(multi_node_training)=
# Multi-Node Training

Last updated: 06/15/2026

Scale FlowGRPO (or any diffusion RL) training across multiple nodes. This guide
uses the Qwen-Image OCR LoRA example to explain every change needed when moving
from one node to a multi-node cluster.

## Introduction

The single-node quickstart runs all components — actor training, rollout
generation, reward scoring, and reference log-prob computation — on 4 GPUs
inside one machine.

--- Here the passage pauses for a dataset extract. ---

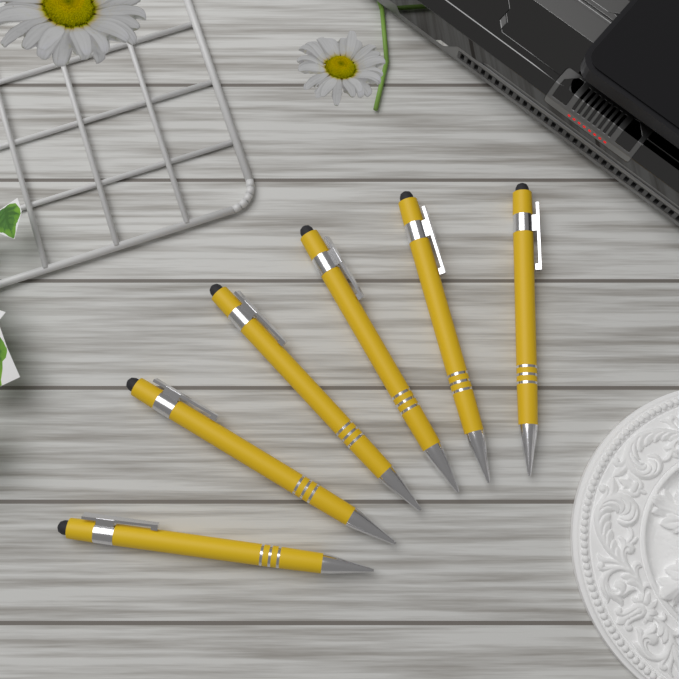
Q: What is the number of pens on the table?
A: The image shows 6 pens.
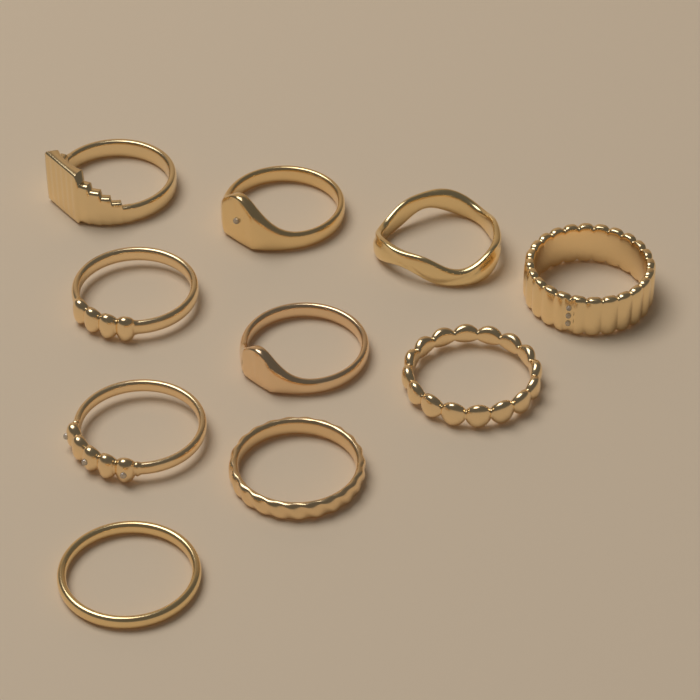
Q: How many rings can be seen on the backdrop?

When you need more throughput (larger global batch, more
rollout samples, or faster iteration), you can scale horizontally by adding
more nodes.

Multi-node training in VeRL-Omni distributes the same components across
multiple machines connected by a high-speed interconnect (InfiniBand or RoCE).
The reference multi-node script
(`examples/flowgrpo_trainer/run_qwen_image_ocr_lora_multi_node.sh`) runs on
`NNODES × GPUS_PER_NODE` GPUs (default: 2 × 4 = 8) and achieves roughly linear
throughput scaling by increasing the global batch size while keeping per-GPU
work constant.

### What changes and what stays the same

| What changes | What stays the same |
|---|---|
| Global batch size (scaled by GPU count) | Per-GPU micro-batch size (constant) |
| Number of rollout replicas and reward workers | Rollout TP/DP (1 replica per GPU) |
| FSDP shard boundary (per-node) | Optimizer settings (lr, weight decay) |
| Trainer topology (`nnodes`, `n_gpus_per_node`) | Algorithm (FlowGRPO), model, LoRA config |
| Attention backend | Rollout sampling config (noise, SDE, CFG) |

### Architecture: how components are placed across nodes

```text
Node 0 (rank 0..3)                          Node 1 (rank 4..7)
┌─────────────────────────────┐          ┌─────────────────────────────┐
│  GPU 0: replica + reward    │          │  GPU 4: replica + reward    │
│  GPU 1: replica + reward    │          │  GPU 5: replica + reward    │
│  GPU 2: replica + reward    │          │  GPU 6: replica + reward    │
│  GPU 3: replica + reward    │          │  GPU 7: replica + reward    │
│  (reward model TP=4)        │          │  (reward model TP=4)        │
│  FSDP shard group (GPUs 0-3)│          │  FSDP shard group (GPUs 4-7)│
└─────────────────────────────┘          └─────────────────────────────┘
         ▲                                        ▲
         │         NCCL / InfiniBand              │
         └────────────────┬───────────────────────┘
                          │
              ┌───────────┴───────────┐
              │  Shared filesystem    │
              │  (models, data, ckpt) │
              └───────────────────────┘
```

With the default `ROLLOUT_TP=1` and `ROLLOUT_DP=1`, each GPU hosts one
independent vLLM-Omni rollout replica. Each replica runs entirely within one
GPU, requiring no cross-node coordination for generation. The reward model
(Tensor Parallelism = `REWARD_TP=4`) is **colocated** with the rollout
replicas on **every node** — one reward replica spans all 4 GPUs within a
node via Ray's fractional GPU scheduling, sharing each GPU with its rollout
replica. With 2 nodes this gives 2 independent reward replicas
(`reward.num_workers = TOTAL_GPUS / REWARD_TP = 2`), one per node. FSDP
shards the actor parameters within each node via
`fsdp_size=$GPUS_PER_NODE`, avoiding expensive cross-node all-gathers during
training.

## Prerequisites

- Complete the {doc}`single-node quickstart <flowgrpo_quickstart>` on one node
  first. Multi-node training uses the same dataset, models, and base
  configuration.
- At least two nodes, each with the same number of GPUs, connected by
  InfiniBand or RoCE. All nodes must have identical software environments
  (same Python, CUDA, and pip packages) and shared access to model weights,
  data, and a writable checkpoint directory (e.g., via NFS or HDFS).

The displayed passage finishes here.